About this exercise
Reproduce every one of the rows below word for word, leaving out the pictures.

Extracted material
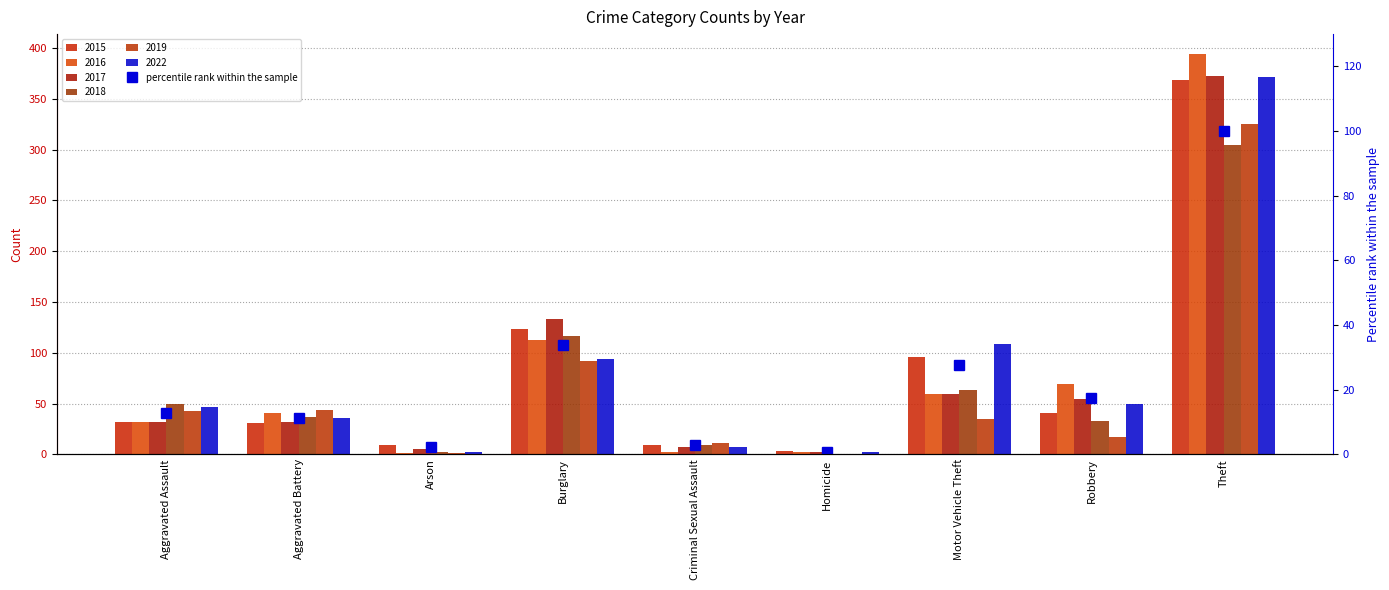

Reading right to left, what are all the values shown in this chart?

100.0	17.5	27.7	0.8	2.8	33.8	2.3	11.2	12.7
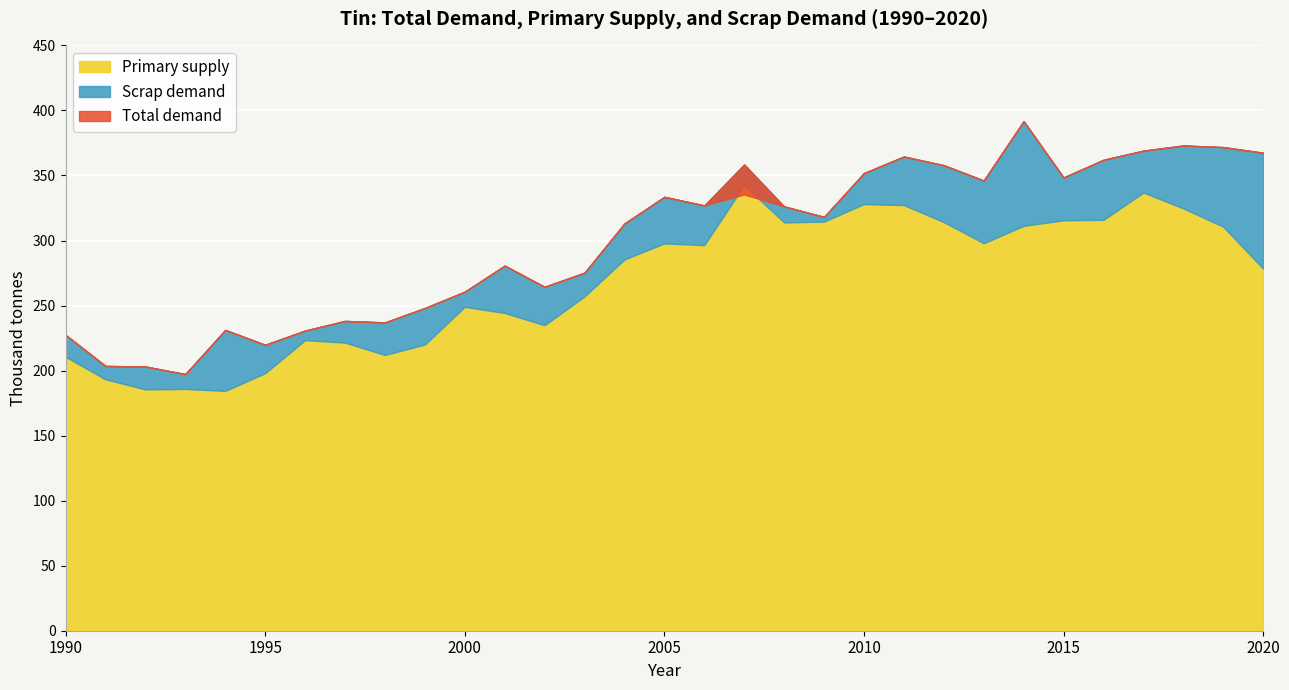

Reading right to left, what are all the values shown in this chart?

Total demand: 367.5	371.8	373.0	369.1	362.1	348.5	391.8	346.1	357.9	364.6	351.8	318.2	326.3	335.4	327.0	333.6	313.1	275.3	264.4	280.7	260.7	248.1	237.0	238.2	230.7	219.8	231.3	197.3	203.1	203.6	227.5
Primary supply: 278.3	310.7	324.7	336.9	315.9	315.6	311.3	297.9	314.2	327.2	328.0	314.5	313.9	342.5	296.5	297.8	285.4	257.0	234.9	244.3	249.0	220.1	212.0	221.5	223.4	198.0	184.4	185.9	185.5	193.3	210.6
Scrap demand: 89.1	61.2	48.3	32.2	46.2	32.9	80.5	48.2	43.7	37.3	23.8	3.6	12.4	16.0	30.5	35.8	27.6	18.2	29.5	36.4	11.6	28.0	25.0	16.7	7.3	21.8	46.8	11.4	17.6	10.2	16.9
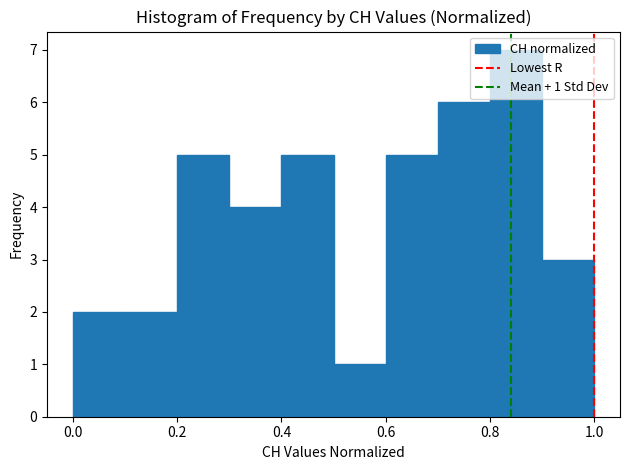

Over which range of the x-axis is the bar tallest?

0.8 to 0.9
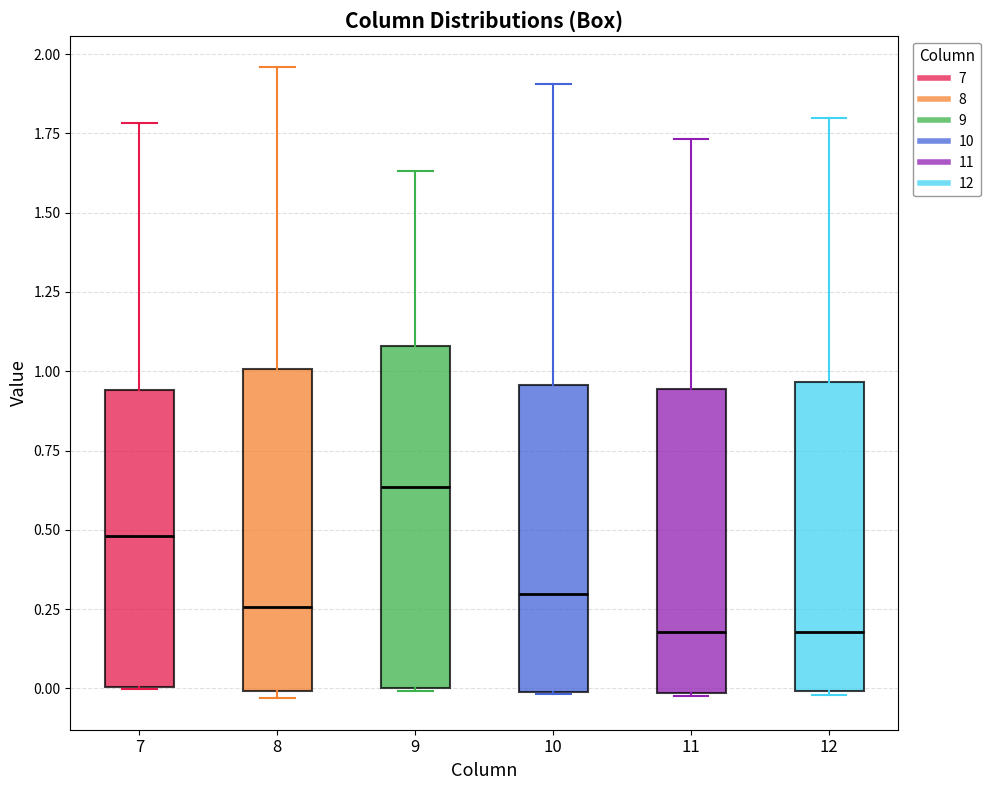

Reading left to right, transcribe this box plot: for each box, give where its median line is, the range the box spans, and where its two whiskers end, as read against the y-axis. The values are not printed on the chart, so give them approximately, as read against the axis.

7: median 0.50, box 0.00 to 0.95, whiskers 0.00 to 1.80
8: median 0.25, box 0.00 to 1.00, whiskers -0.05 to 1.95
9: median 0.65, box 0.00 to 1.10, whiskers 0.00 to 1.65
10: median 0.30, box 0.00 to 0.95, whiskers 0.00 to 1.90
11: median 0.20, box 0.00 to 0.95, whiskers 0.00 to 1.75
12: median 0.20, box 0.00 to 0.95, whiskers 0.00 to 1.80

Written reply
Reading right to left, what are all the values shown in this chart?

100.0	17.5	27.7	0.8	2.8	33.8	2.3	11.2	12.7

Reading right to left, what are all the values shown in this chart?

Total demand: 367.5	371.8	373.0	369.1	362.1	348.5	391.8	346.1	357.9	364.6	351.8	318.2	326.3	335.4	327.0	333.6	313.1	275.3	264.4	280.7	260.7	248.1	237.0	238.2	230.7	219.8	231.3	197.3	203.1	203.6	227.5
Primary supply: 278.3	310.7	324.7	336.9	315.9	315.6	311.3	297.9	314.2	327.2	328.0	314.5	313.9	342.5	296.5	297.8	285.4	257.0	234.9	244.3	249.0	220.1	212.0	221.5	223.4	198.0	184.4	185.9	185.5	193.3	210.6
Scrap demand: 89.1	61.2	48.3	32.2	46.2	32.9	80.5	48.2	43.7	37.3	23.8	3.6	12.4	16.0	30.5	35.8	27.6	18.2	29.5	36.4	11.6	28.0	25.0	16.7	7.3	21.8	46.8	11.4	17.6	10.2	16.9

Over which range of the x-axis is the bar tallest?

0.8 to 0.9

Reading left to right, transcribe this box plot: for each box, give where its median line is, the range the box spans, and where its two whiskers end, as read against the y-axis. The values are not printed on the chart, so give them approximately, as read against the axis.

7: median 0.50, box 0.00 to 0.95, whiskers 0.00 to 1.80
8: median 0.25, box 0.00 to 1.00, whiskers -0.05 to 1.95
9: median 0.65, box 0.00 to 1.10, whiskers 0.00 to 1.65
10: median 0.30, box 0.00 to 0.95, whiskers 0.00 to 1.90
11: median 0.20, box 0.00 to 0.95, whiskers 0.00 to 1.75
12: median 0.20, box 0.00 to 0.95, whiskers 0.00 to 1.80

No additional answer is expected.